Microsoft is releasing the "sleeping tabs" feature in the Chromium-based Web Edge browser, which will drastically reduce memory and CPU usage.
The new feature is available to all users running Microsoft Edge Beta 88 after its initial launch in September as a Microsoft Edge experiment.
"To improve the memory and CPU usage browser"We have launched the 'sleeping tabs,'" said the Microsoft Edge team.
"Just as a good night's sleep allows you to stay productive and relaxed the next day, sleeping tabs help optimization of your browser performance as it frees up resources for the tabs you are actually using.
The feature will cause inactive tabs to "switch to standby mode" automatically to free up system resources (memory and CPU) after a predetermined period of time, resources that can be redirected to recently opened tabs to already existing or in other applications.
How sleeping tabs work
"Sleeping tabs are based on the core of Chromium freezing technology," explained Eleanor Huynh, Microsoft's chief program manager, when the feature was first announced.
"Freezing pauses the script timers of a tab to minimize resource usage. A sleeping tab automatically continues to function click on it, which differs from the rejected tabs, which require full loading of the page."

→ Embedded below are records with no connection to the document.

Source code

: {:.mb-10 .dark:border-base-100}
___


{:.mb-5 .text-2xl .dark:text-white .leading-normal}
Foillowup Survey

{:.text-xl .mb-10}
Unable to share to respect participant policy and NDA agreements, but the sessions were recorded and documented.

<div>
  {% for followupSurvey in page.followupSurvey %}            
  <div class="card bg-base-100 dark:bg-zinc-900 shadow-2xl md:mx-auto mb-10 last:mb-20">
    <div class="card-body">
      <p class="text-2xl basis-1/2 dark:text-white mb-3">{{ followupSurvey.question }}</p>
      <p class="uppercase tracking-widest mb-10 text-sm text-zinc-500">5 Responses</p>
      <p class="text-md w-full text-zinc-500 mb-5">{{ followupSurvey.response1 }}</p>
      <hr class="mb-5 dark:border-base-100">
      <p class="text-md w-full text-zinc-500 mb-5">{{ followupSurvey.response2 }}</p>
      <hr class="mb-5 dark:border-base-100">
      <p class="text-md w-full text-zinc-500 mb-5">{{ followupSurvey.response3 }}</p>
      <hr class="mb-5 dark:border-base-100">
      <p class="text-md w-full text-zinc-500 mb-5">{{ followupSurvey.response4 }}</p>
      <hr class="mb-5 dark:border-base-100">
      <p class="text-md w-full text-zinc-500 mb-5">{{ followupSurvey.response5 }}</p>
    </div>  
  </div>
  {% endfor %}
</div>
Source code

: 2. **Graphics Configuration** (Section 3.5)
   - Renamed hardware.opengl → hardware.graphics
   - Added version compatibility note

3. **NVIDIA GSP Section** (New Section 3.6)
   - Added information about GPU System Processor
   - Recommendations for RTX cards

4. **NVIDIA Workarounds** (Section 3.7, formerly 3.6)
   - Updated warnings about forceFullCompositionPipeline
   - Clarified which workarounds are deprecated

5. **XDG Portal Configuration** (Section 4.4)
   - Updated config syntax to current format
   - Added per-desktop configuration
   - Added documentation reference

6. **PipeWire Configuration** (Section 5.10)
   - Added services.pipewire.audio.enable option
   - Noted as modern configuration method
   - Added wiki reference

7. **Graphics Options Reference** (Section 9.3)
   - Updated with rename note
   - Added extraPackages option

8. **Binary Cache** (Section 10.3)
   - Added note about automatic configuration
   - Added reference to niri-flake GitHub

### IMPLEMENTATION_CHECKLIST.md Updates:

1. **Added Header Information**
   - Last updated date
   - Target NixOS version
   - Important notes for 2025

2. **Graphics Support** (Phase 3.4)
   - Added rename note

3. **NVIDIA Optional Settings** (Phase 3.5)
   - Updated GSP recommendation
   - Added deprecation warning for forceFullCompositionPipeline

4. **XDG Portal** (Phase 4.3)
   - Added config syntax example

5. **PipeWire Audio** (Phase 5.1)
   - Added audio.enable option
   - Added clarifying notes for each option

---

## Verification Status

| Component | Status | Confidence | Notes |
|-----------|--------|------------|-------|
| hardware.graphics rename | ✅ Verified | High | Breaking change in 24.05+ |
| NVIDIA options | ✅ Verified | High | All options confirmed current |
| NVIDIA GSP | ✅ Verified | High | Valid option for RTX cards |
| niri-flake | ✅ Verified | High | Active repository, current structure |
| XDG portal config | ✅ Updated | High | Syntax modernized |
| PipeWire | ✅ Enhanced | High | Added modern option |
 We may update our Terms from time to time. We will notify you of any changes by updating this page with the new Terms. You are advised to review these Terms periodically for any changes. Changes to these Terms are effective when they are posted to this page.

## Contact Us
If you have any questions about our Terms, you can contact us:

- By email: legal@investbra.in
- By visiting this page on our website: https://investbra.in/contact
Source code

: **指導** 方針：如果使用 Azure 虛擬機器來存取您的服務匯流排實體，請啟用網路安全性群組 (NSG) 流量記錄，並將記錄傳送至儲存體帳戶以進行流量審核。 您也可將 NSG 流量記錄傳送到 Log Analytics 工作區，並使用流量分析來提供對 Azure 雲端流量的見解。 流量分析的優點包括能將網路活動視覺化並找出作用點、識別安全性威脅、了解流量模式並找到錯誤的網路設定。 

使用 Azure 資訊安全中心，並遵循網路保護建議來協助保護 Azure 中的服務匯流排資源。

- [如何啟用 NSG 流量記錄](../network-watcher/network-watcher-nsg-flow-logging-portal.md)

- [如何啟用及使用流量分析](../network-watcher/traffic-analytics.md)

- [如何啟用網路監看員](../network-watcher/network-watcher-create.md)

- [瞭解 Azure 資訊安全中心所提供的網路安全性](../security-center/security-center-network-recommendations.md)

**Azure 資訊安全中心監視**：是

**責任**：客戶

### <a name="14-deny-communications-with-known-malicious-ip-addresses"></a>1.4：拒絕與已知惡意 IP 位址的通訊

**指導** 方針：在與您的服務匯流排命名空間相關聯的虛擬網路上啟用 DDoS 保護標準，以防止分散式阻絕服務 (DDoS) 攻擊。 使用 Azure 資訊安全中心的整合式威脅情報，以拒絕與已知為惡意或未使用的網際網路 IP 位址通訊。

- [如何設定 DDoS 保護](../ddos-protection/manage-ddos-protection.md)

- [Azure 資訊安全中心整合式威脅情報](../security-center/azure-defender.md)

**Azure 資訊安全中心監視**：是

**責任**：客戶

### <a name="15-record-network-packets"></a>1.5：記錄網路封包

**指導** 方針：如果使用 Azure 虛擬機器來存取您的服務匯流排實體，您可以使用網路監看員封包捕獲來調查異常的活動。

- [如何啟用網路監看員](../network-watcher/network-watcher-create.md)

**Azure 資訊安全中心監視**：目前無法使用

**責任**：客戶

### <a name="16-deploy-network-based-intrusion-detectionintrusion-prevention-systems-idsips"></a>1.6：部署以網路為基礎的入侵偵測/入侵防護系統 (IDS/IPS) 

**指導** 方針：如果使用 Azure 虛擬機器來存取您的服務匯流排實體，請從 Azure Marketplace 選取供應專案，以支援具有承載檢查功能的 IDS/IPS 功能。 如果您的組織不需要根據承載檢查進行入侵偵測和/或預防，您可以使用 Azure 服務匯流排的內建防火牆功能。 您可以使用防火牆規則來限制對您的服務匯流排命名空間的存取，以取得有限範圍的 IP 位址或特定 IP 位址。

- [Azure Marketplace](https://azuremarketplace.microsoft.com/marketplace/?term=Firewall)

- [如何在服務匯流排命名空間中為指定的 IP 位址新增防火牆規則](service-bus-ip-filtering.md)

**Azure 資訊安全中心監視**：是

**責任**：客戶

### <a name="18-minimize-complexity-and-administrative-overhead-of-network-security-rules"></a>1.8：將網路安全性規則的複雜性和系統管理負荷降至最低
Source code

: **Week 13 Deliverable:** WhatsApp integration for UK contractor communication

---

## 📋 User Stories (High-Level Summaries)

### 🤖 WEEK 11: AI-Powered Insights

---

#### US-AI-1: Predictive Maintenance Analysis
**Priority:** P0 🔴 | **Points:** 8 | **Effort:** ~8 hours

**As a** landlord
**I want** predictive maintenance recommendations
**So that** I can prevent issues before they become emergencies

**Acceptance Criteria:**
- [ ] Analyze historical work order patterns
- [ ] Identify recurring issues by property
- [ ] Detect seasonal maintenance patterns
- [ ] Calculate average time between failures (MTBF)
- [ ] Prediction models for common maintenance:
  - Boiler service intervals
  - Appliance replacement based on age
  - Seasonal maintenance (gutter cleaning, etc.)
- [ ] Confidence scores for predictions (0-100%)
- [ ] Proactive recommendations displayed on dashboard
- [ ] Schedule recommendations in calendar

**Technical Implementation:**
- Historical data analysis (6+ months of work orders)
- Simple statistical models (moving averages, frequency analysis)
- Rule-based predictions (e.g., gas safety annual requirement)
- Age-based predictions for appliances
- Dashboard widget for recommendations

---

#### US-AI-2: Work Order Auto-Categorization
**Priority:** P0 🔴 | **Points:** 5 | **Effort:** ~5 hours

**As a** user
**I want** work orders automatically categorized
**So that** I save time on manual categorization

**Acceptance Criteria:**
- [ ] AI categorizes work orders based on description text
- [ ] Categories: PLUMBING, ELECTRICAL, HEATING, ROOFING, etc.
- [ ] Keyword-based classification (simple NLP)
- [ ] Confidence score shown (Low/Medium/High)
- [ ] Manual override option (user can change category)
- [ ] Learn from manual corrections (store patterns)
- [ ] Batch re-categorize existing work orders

Sleep tabs will reduce memory usage by an average of 32%, in most cases, and lead to about 37% lower CPU usage compared to non-sleep tabs.
"When you use sleeping tabs, some sites may not work as expected after sleep," the Microsoft Edge team added. "To maintain your flow, we have created heuristics to detect these scenarios and prevent these tabs from sleeping ”.
By default, inactive tabs will be automatically "suspended" after two hours of inactivity, but this interval may change if you go to the "Settings" page available at edge: // settings / system.